Monday, March 1, 2010

Language Arts IT Home Learning

Linguistic:

c. You are now adapting the novel for a drama play. Depict / write out a scene from the novel.


In the above assignment, I will be adopting the starting of Chapter 9 as I feel that it is the start of the Tom Robinson saga and it is the point when Scout starts to learn more about the segregation in Maycomb.


Scene 1
S.D (stage direction) - cecil jacobs and scout are on stage cecil jacobs : Scout Finch's dad defended niggers. Her whole family are nigger-lover. Haha.......
S.D - Scout clenches her fists getting ready to punch Cecil Jacobs
scout: You can just take that back!
S.D - stage light fades out
scout's voice saying: Atticus had promised me he would wear me out if he ever heard of me fighting anymore; I was far too old and too big for such childish things, and the sooner I learned to hold in, the better off everybody would be. I soon forgot.

Scene 2
S.D - jem and scout are on stage
scout: Jem, do you know Cecil?
jem: Ya, isn't he the guy from your class?
scout: Ya well, he kind'a said something today. He said that Atticus defended niggers.
scout: Jem, what'd mean saying that?
jem: Nothing. Ask Atticus he'll tell you.
S.D - scout walks over to Atticus at the other room sitting on a rocking chair
scout: Do you defend niggers, Atticus?
atticus: of course I do. Don't say niggers, Scout. That's common.
scout: 's what everybody at school says.
atticus: From now on it'll be everybody less one.
S.D - atticus looks at scout mildly, amusement in his eyes
scout: Do all lawyers defend nig---Negroes, Atticus?
atticus: Of course they do, Scout.
scout: Then why did Cecil say you defended niggers? He made it sound lie you were runnin' a still.
S.D - atticus lets out a sigh
atticus: I'm simply defending a Negro - his name's Tom Robinson. He lives in a little settlement beyond the town dump. He's a member of Calpurnia's church, and Cal knows his family well. She says they're clean-living folks. Scout, you aren't old enough to understand some things yet, but there's been some high talk around town to the effect that I shouldn't do much about defending this man. It's a peculiar case - it won't come to trial until summer session. John Taylor was king enough to give us a postponement....
scout: If you shouldn't be defendin' him, then why are you doin' it?
atticus: For a number of reasons. The main one is, if I didn't I couldn't hold my head up in town, I couldn't represent this county in the legislature, i couldn't even tell you or Jem not to do somethin' again.
scout: You mean if you didn't defend that man, Jem and me wouldn't have to mind you anymore?
atticus: That’s about right.
scout: Why?
atticus: Because I could never ask you to mind me again. Scout, simply by the nature of the work, a lawyer gets at least one case in his lifetime that affects him personally. This one’s mine, I guess. You might hear some ugly talk at school, but do one thing for me if you will: you just hold you head high and those you fists down. No matter what anybody says, don’t you let em’ get your goat. Try fighting with your head for a change, it’s a good, even if it does resist learning.
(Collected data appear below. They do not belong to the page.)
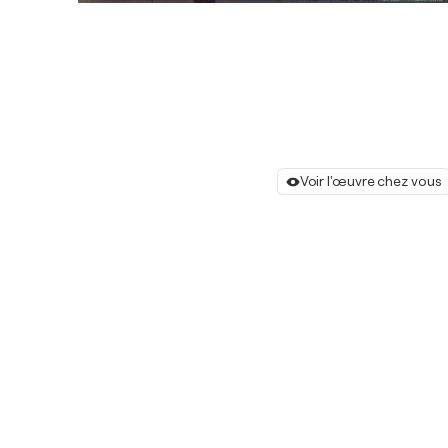
Voir l'œuvre chez vous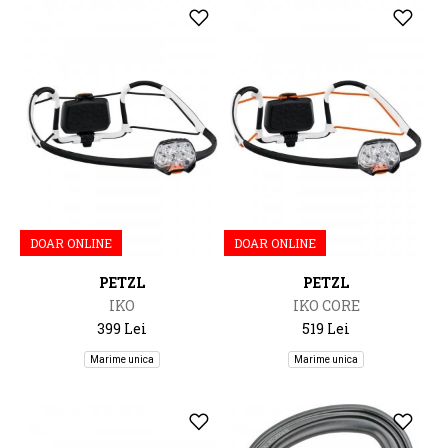
DOAR ONLINE
DOAR ONLINE
PETZL
PETZL
IKO
IKO CORE
399 Lei
519 Lei
Marime unica
Marime unica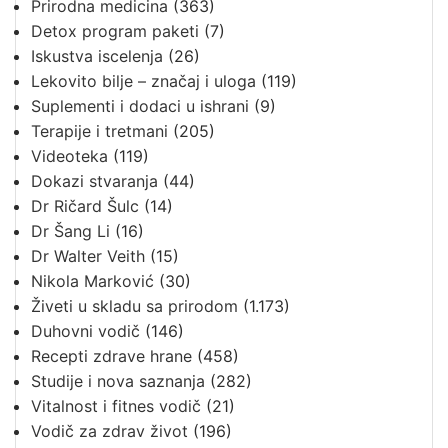
Prirodna medicina
(363)
Detox program paketi
(7)
Iskustva iscelenja
(26)
Lekovito bilje – značaj i uloga
(119)
Suplementi i dodaci u ishrani
(9)
Terapije i tretmani
(205)
Videoteka
(119)
Dokazi stvaranja
(44)
Dr Ričard Šulc
(14)
Dr Šang Li
(16)
Dr Walter Veith
(15)
Nikola Marković
(30)
Živeti u skladu sa prirodom
(1.173)
Duhovni vodič
(146)
Recepti zdrave hrane
(458)
Studije i nova saznanja
(282)
Vitalnost i fitnes vodič
(21)
Vodič za zdrav život
(196)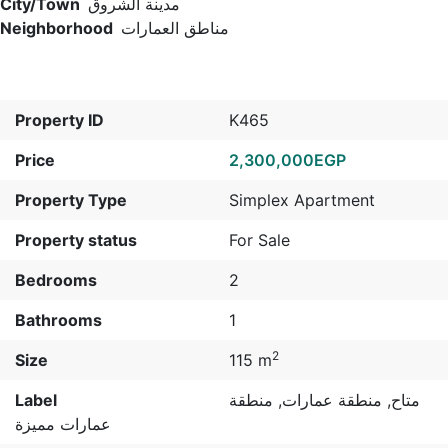
City/Town
مدينة الشروق
Neighborhood
مناطق العمارات
Property ID
K465
Price
2,300,000EGP
Property Type
Simplex Apartment
Property status
For Sale
Bedrooms
2
Bathrooms
1
2
Size
115 m
Label
منطقة
,
منطقة عمارات
,
متاح
عمارات مميزة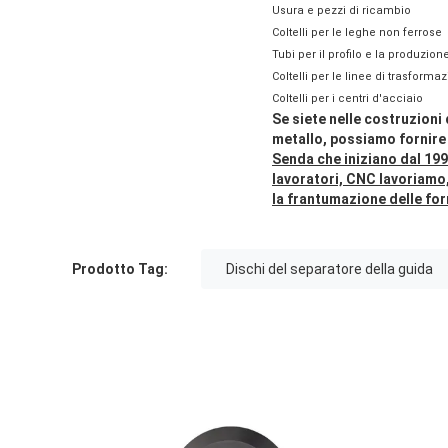
Usura e pezzi di ricambio
Coltelli per le leghe non ferrose
Tubi per il profilo e la produzion
Coltelli per le linee di trasforma
Coltelli per i centri d'acciaio
Se siete nelle costruzioni 
metallo, possiamo fornire 
Senda che iniziano dal 199
lavoratori, CNC lavoriamo,
la frantumazione delle for
Prodotto Tag:
Dischi del separatore della guida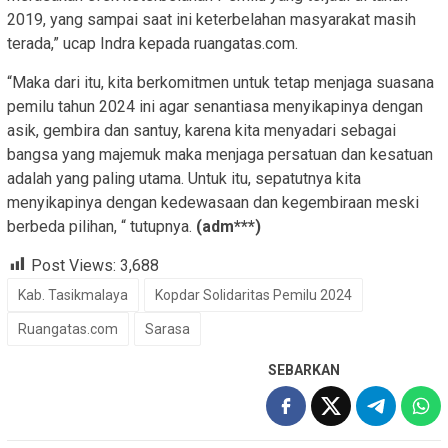
2019, yang sampai saat ini keterbelahan masyarakat masih
terada,” ucap Indra kepada ruangatas.com.
“Maka dari itu, kita berkomitmen untuk tetap menjaga suasana
pemilu tahun 2024 ini agar senantiasa menyikapinya dengan
asik, gembira dan santuy, karena kita menyadari sebagai
bangsa yang majemuk maka menjaga persatuan dan kesatuan
adalah yang paling utama. Untuk itu, sepatutnya kita
menyikapinya dengan kedewasaan dan kegembiraan meski
berbeda pilihan, “ tutupnya.
(adm***)
Post Views:
3,688
Kab. Tasikmalaya
Kopdar Solidaritas Pemilu 2024
Ruangatas.com
Sarasa
SEBARKAN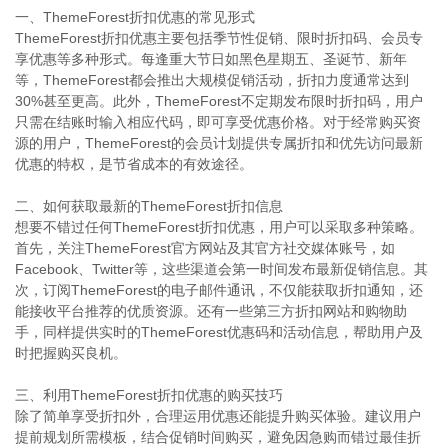
一、ThemeForest折扣优惠的常见形式
ThemeForest折扣优惠主要包括季节性促销、限时折扣码、会员专
享优惠等多种形式。每逢重大节日如黑色星期五、圣诞节、新年
等，ThemeForest都会推出大规模促销活动，折扣力度通常达到
30%甚至更高。此外，ThemeForest不定期发布限时折扣码，用户
只需在结账时输入相应代码，即可享受优惠价格。对于经常购买资
源的用户，ThemeForest的会员计划提供专属折扣和优先访问最新
优惠的特权，是节省成本的有效途径。
二、如何获取最新的ThemeForest折扣信息
想要不错过任何ThemeForest折扣优惠，用户可以采取多种策略。
首先，关注ThemeForest官方网站及其官方社交媒体账号，如
Facebook、Twitter等，这些渠道会第一时间发布最新促销信息。其
次，订阅ThemeForest的电子邮件通讯，不仅能获取折扣通知，还
能接收平台推荐的优质资源。还有一些第三方折扣网站和购物助
手，同样提供实时的ThemeForest优惠码和活动信息，帮助用户及
时把握购买良机。
三、利用ThemeForest折扣优惠的购买技巧
除了简单享受折扣外，合理运用优惠还能提升购买体验。建议用户
提前规划所需模板，结合促销时间购买，避免因急购而错过最佳折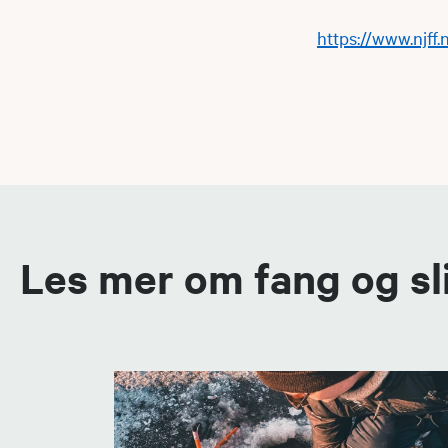
https://www.njff.
Les mer om fang og sl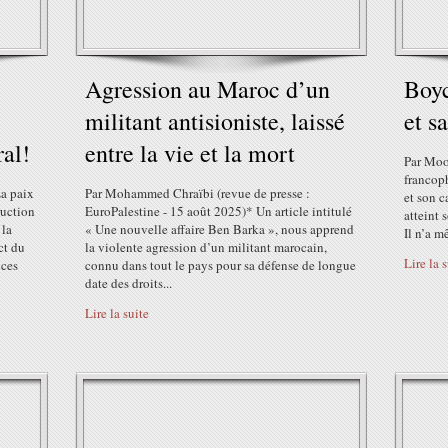
Agression au Maroc d’un
Boyc
militant antisioniste, laissé
et s
ral!
entre la vie et la mort
Par Moo
francop
a paix
Par Mohammed Chraïbi (revue de presse :
et son c
ruction
EuroPalestine - 15 août 2025)* Un article intitulé
atteint 
 la
« Une nouvelle affaire Ben Barka », nous apprend
Il n’a m
ct du
la violente agression d’un militant marocain,
Lire la 
nces
connu dans tout le pays pour sa défense de longue
date des droits...
Lire la suite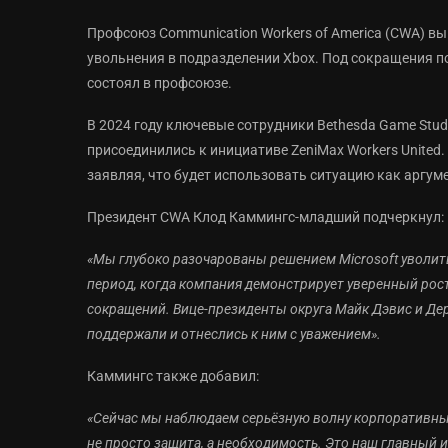
Профсоюз Communication Workers of America (CWA) в
увольнения в подразделении Xbox. Под сокращения по
состоял в профсоюзе.
В 2024 году ключевые сотрудники Bethesda Game Stud
присоединились к инициативе ZeniMax Workers United.
заявляя, что будет использовать ситуацию как аргум
Президент CWA Клод Каммингс-младший подчеркнул:
«Мы глубоко разочарованы решением Microsoft уволит
период, когда компания демонстрирует уверенный рост
сокращений. Вице-президенты округа Майк Дэвис и Де
поддержали и отнеслись к ним с уважением».
Каммингс также добавил:
«Сейчас мы наблюдаем серьёзную волну корпоративны
не просто защита, а необходимость. Это наш главный 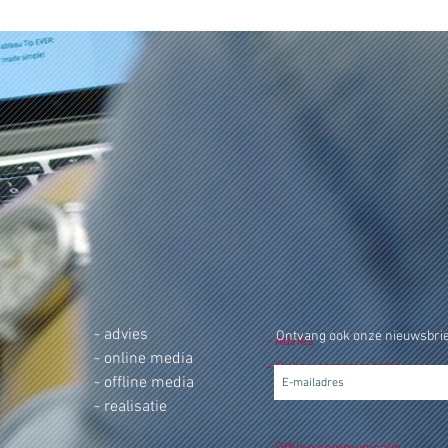
- advies
Ontvang ook onze nieuwsbrie
- Advies
- online media
- Online communicatie
- offline media
- realisatie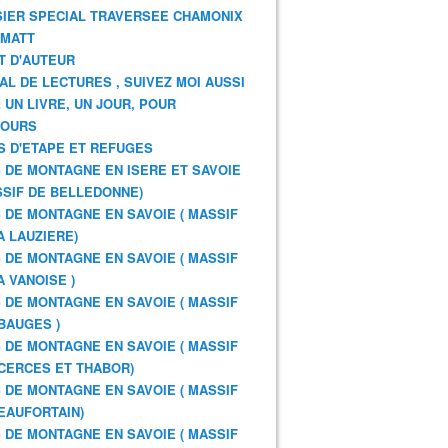
IER SPECIAL TRAVERSEE CHAMONIX
RMATT
T D'AUTEUR
AL DE LECTURES , SUIVEZ MOI AUSSI
: UN LIVRE, UN JOUR, POUR
JOURS
S D'ETAPE ET REFUGES
 DE MONTAGNE EN ISERE ET SAVOIE
SSIF DE BELLEDONNE)
 DE MONTAGNE EN SAVOIE ( MASSIF
A LAUZIERE)
 DE MONTAGNE EN SAVOIE ( MASSIF
A VANOISE )
 DE MONTAGNE EN SAVOIE ( MASSIF
BAUGES )
 DE MONTAGNE EN SAVOIE ( MASSIF
CERCES ET THABOR)
 DE MONTAGNE EN SAVOIE ( MASSIF
EAUFORTAIN)
 DE MONTAGNE EN SAVOIE ( MASSIF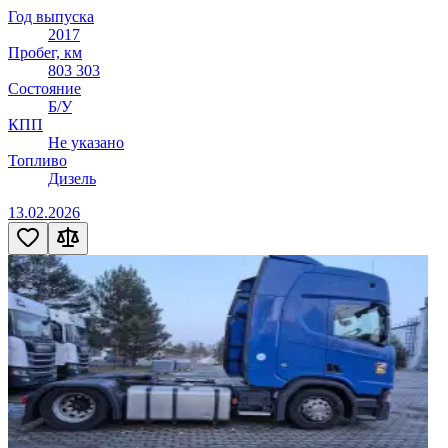
Год выпуска
2017
Пробег, км
803 303
Состояние
Б/У
КПП
Не указано
Топливо
Дизель
13.02.2026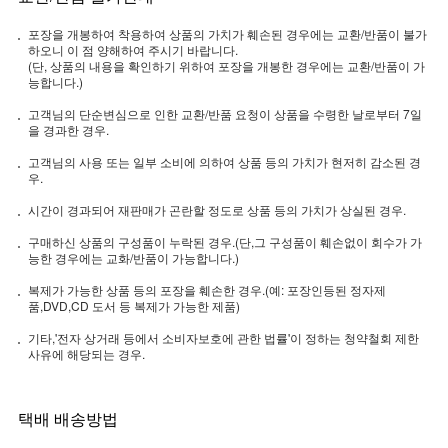
포장을 개봉하여 착용하여 상품의 가치가 훼손된 경우에는 교환/반품이 불가
하오니 이 점 양해하여 주시기 바랍니다.
(단, 상품의 내용을 확인하기 위하여 포장을 개봉한 경우에는 교환/반품이 가
능합니다.)
고객님의 단순변심으로 인한 교환/반품 요청이 상품을 수령한 날로부터 7일
을 경과한 경우.
고객님의 사용 또는 일부 소비에 의하여 상품 등의 가치가 현저히 감소된 경
우.
시간이 경과되어 재판매가 곤란할 정도로 상품 등의 가치가 상실된 경우.
구매하신 상품의 구성품이 누락된 경우.(단,그 구성품이 훼손없이 회수가 가
능한 경우에는 교화/반품이 가능합니다.)
복제가 가능한 상품 등의 포장을 훼손한 경우.(예: 포장인등된 정자제
품,DVD,CD 도서 등 복제가 가능한 제품)
기타,'전자 상거래 등에서 소비자보호에 관한 법률'이 정하는 청약철회 제한
사유에 해당되는 경우.
택배 배송방법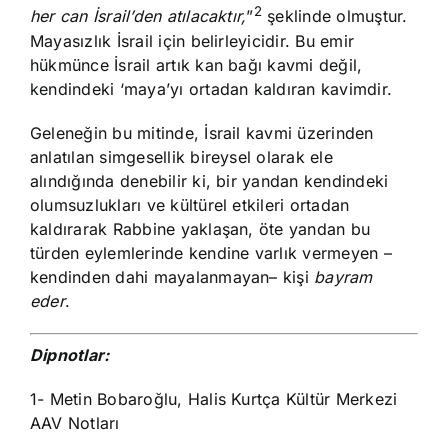
2
her can İsrail’den atılacaktır,
”
şeklinde olmuştur.
Mayasızlık İsrail için belirleyicidir. Bu emir
hükmünce İsrail artık kan bağı kavmi değil,
kendindeki ‘maya’yı ortadan kaldıran kavimdir.
Geleneğin bu mitinde, İsrail kavmi üzerinden
anlatılan simgesellik bireysel olarak ele
alındığında denebilir ki, bir yandan kendindeki
olumsuzlukları ve kültürel etkileri ortadan
kaldırarak Rabbine yaklaşan, öte yandan bu
türden eylemlerinde kendine varlık vermeyen –
kendinden dahi mayalanmayan– kişi
bayram
eder
.
Dipnotlar:
1- Metin Bobaroğlu, Halis Kurtça Kültür Merkezi
AAV Notları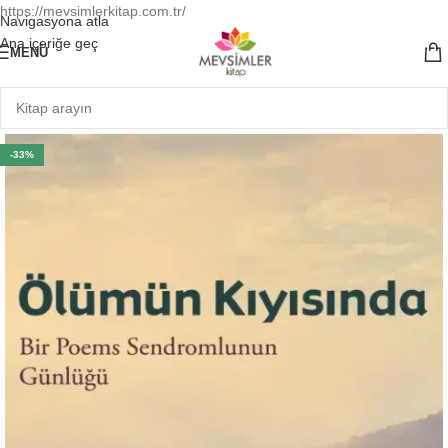
https://mevsimlerkitap.com.tr/
Navigasyona atla
Ana içeriğe geç
MENÜ
-33%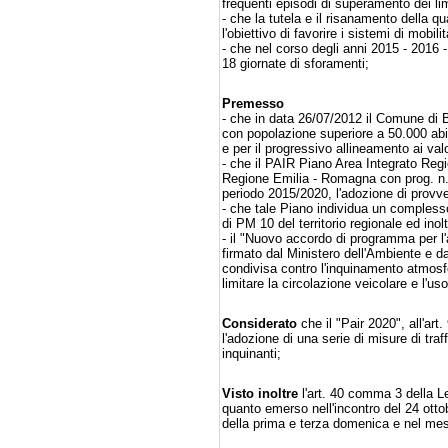
frequenti episodi di superamento dei limit
- che la tutela e il risanamento della q
l'obiettivo di favorire i sistemi di mobil
- che nel corso degli anni 2015 - 2016 
18 giornate di sforamenti;
Premesso
- che in data 26/07/2012 il Comune di 
con popolazione superiore a 50.000 abit
e per il progressivo allineamento ai val
- che il PAIR Piano Area Integrato Reg
Regione Emilia - Romagna con prog. n. 
periodo 2015/2020, l'adozione di provve
- che tale Piano individua un complesso 
di PM 10 del territorio regionale ed in
- il "Nuovo accordo di programma per l'
firmato dal Ministero dell'Ambiente e d
condivisa contro l'inquinamento atmosfer
limitare la circolazione veicolare e l'us
Considerato
che il "Pair 2020", all'ar
l'adozione di una serie di misure di tra
inquinanti;
Visto inoltre
l'art. 40 comma 3 della L
quanto emerso nell'incontro del 24 ott
della prima e terza domenica e nel mes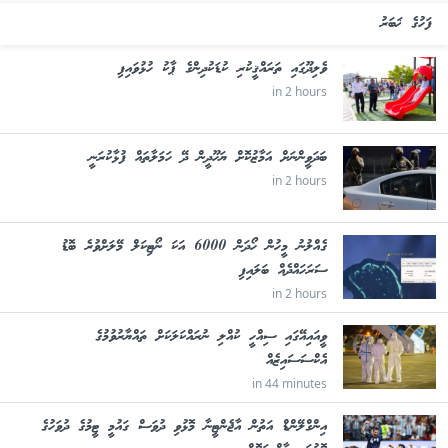
ފަހުގެ ޚަބަރު
ވެލިދޫގައި ތަރައްޤީކުރި ކުޑަކުދިންގެ ޕާކު ހުޅުވައިފި
in 2 hours
ބަދަވީންނަށް އަމާޒުކޮށް ޔަހޫދީން ދޭ ހަމަލާތައް ފުޅާކުރަނީ
in 2 hours
ގެއްލުނު މީހުން ހޯދަން 6000 އަކަ ނޯޓިކަލް މޭލަށްވުރެ ބޮޑު
ސަރަހައްދެއް ބަލައިފި
in 2 hours
ވީއައިއޭގައި ސިއްހީ ކުއްލި ނުރައްކަލަކަށް ތައްޔާރުވުމުގެ
އެކްސަސައިޒެއް
in 44 minutes
އިންގްލޭންޑް އަތުން އާޖެންޓީނާ މޮޅުވި ދުވަސް ގައުމީ ޓީމުގެ ދުވަހުގެ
scout: Atticus, are we going to win it.

atticus: No honey

scout: Then why-

atticus: Simply because we were licked a hundred years before we started is no reason for us not to try to win.

scout: Atticus, you sound like Ike Finch. Tell you, Atticus, cousin Ike would say “the Missouri Compromise was what licked us, but if I had to go through it again I’d walk every step of the way there an’ every step back just like I did before an’ furthermore………

atticus: Come here scout.

S.D – scout crawls into atticus’s lap and he starts rocking her

atticus: It’s different this time, Scout. This time we’re fighting for our friends, not the Yankees. But remember this, no matter how bitter things get, they’re still our friends and this is still our home.